EXERCISE: Copy out the listing below word for word, line by line, leaving out the pictures.

### EXERCISE MATERIAL

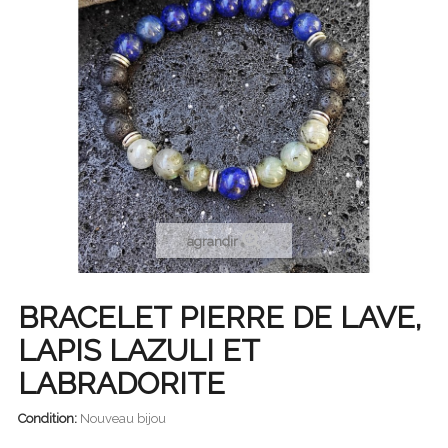
agrandir
BRACELET PIERRE DE LAVE,
LAPIS LAZULI ET
LABRADORITE
Condition:
Nouveau bijou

######

SOLUTION TO THE EXERCISE:
agrandir
BRACELET PIERRE DE LAVE,
LAPIS LAZULI ET
LABRADORITE
Condition:
Nouveau bijou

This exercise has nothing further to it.